What you will do: Among the entries below, the lines from the one with "requires its business" up to and including the one with "3 Dussmann Group—Code" are to be restated exactly, without pictures.

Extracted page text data
────
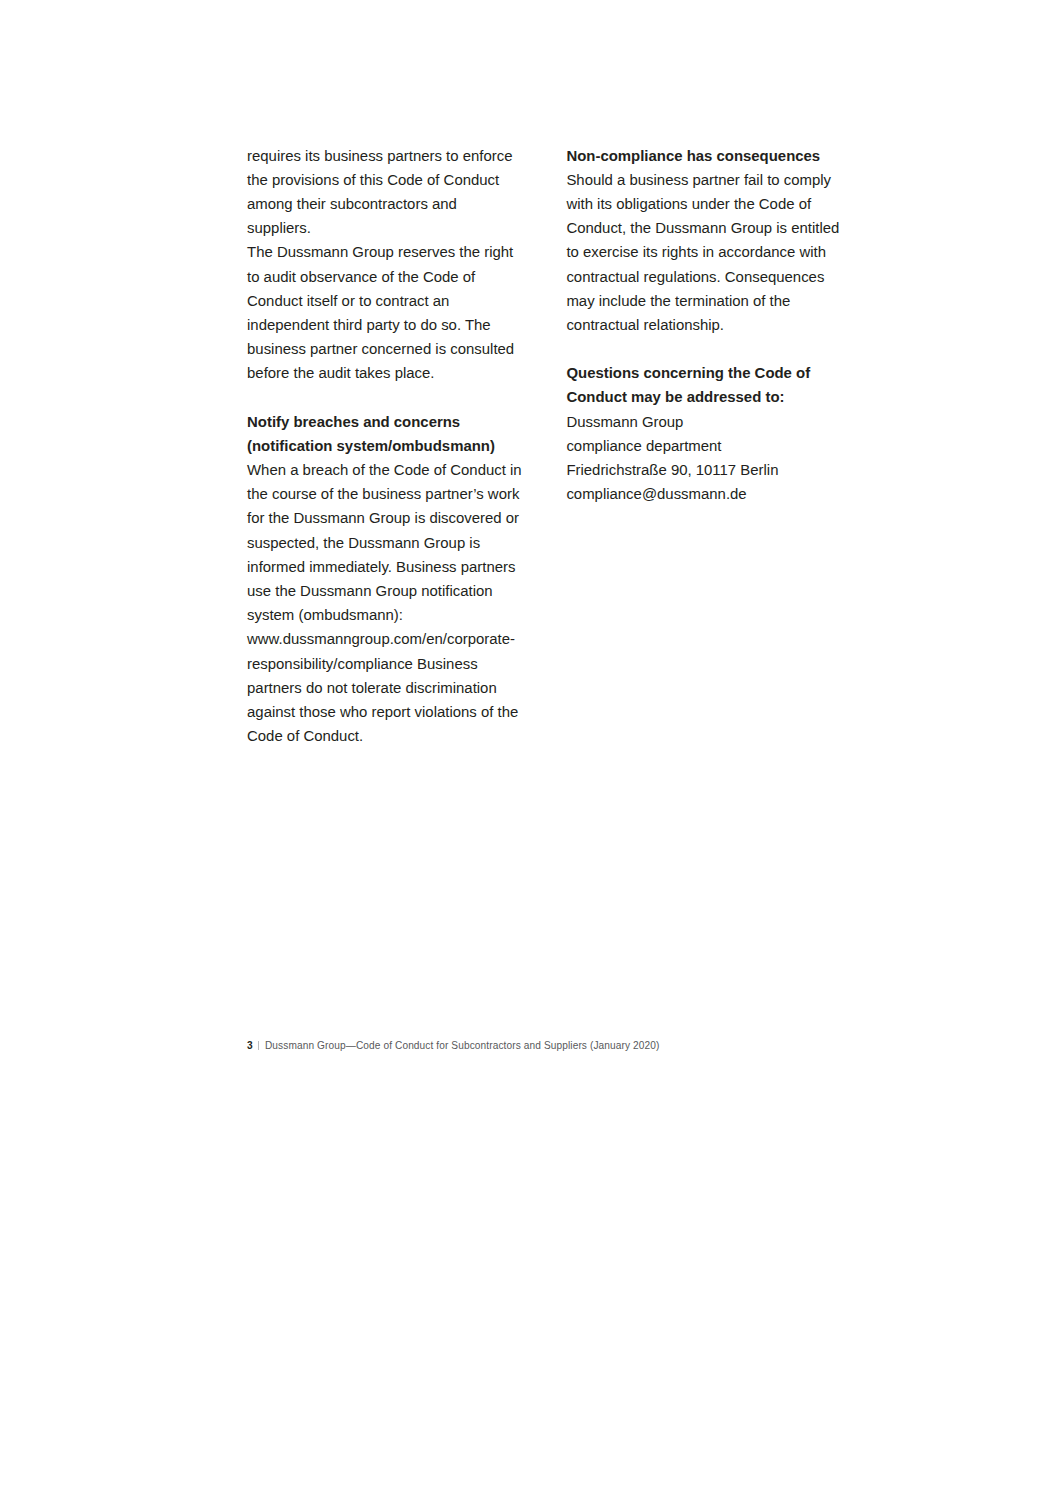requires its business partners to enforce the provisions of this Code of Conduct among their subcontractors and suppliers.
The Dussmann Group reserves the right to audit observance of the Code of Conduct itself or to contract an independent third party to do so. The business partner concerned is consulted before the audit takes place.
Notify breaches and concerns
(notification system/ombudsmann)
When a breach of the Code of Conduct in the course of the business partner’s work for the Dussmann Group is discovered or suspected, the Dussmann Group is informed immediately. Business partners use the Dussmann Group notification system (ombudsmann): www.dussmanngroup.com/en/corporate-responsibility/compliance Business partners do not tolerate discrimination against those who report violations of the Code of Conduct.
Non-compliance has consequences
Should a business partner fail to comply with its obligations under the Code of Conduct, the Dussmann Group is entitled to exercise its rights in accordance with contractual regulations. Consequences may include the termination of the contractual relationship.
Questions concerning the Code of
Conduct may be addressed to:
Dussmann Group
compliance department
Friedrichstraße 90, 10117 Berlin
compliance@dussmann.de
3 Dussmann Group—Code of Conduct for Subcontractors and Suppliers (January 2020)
────
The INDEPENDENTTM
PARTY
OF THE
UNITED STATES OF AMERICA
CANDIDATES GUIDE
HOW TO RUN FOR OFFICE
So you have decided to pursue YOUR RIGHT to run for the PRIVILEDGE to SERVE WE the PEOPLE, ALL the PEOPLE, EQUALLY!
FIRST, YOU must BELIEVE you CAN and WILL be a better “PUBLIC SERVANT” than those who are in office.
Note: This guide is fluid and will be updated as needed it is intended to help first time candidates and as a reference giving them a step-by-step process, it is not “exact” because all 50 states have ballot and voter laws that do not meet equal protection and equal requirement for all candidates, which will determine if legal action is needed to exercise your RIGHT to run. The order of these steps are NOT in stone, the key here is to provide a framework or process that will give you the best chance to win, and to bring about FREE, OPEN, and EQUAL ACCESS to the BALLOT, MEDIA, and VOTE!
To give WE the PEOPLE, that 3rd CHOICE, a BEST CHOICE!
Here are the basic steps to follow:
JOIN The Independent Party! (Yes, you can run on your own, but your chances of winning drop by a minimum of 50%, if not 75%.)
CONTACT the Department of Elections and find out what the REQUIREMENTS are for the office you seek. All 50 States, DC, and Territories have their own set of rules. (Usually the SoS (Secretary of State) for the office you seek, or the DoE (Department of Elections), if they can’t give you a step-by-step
────
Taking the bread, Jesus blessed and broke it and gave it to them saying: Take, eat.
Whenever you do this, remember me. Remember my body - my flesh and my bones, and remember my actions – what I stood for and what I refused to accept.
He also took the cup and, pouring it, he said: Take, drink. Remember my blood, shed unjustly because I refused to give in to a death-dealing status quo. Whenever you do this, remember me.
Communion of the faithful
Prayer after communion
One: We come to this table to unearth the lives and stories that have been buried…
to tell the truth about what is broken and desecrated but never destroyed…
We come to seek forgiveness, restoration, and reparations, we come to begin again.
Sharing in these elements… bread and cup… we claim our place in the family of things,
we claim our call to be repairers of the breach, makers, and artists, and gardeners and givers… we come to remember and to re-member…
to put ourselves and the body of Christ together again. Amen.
────
Reply to the task:
requires its business partners to enforce the provisions of this Code of Conduct among their subcontractors and suppliers.
The Dussmann Group reserves the right to audit observance of the Code of Conduct itself or to contract an independent third party to do so. The business partner concerned is consulted before the audit takes place.
Notify breaches and concerns
(notification system/ombudsmann)
When a breach of the Code of Conduct in the course of the business partner’s work for the Dussmann Group is discovered or suspected, the Dussmann Group is informed immediately. Business partners use the Dussmann Group notification system (ombudsmann): www.dussmanngroup.com/en/corporate-responsibility/compliance Business partners do not tolerate discrimination against those who report violations of the Code of Conduct.
Non-compliance has consequences
Should a business partner fail to comply with its obligations under the Code of Conduct, the Dussmann Group is entitled to exercise its rights in accordance with contractual regulations. Consequences may include the termination of the contractual relationship.
Questions concerning the Code of
Conduct may be addressed to:
Dussmann Group
compliance department
Friedrichstraße 90, 10117 Berlin
compliance@dussmann.de
3 Dussmann Group—Code of Conduct for Subcontractors and Suppliers (January 2020)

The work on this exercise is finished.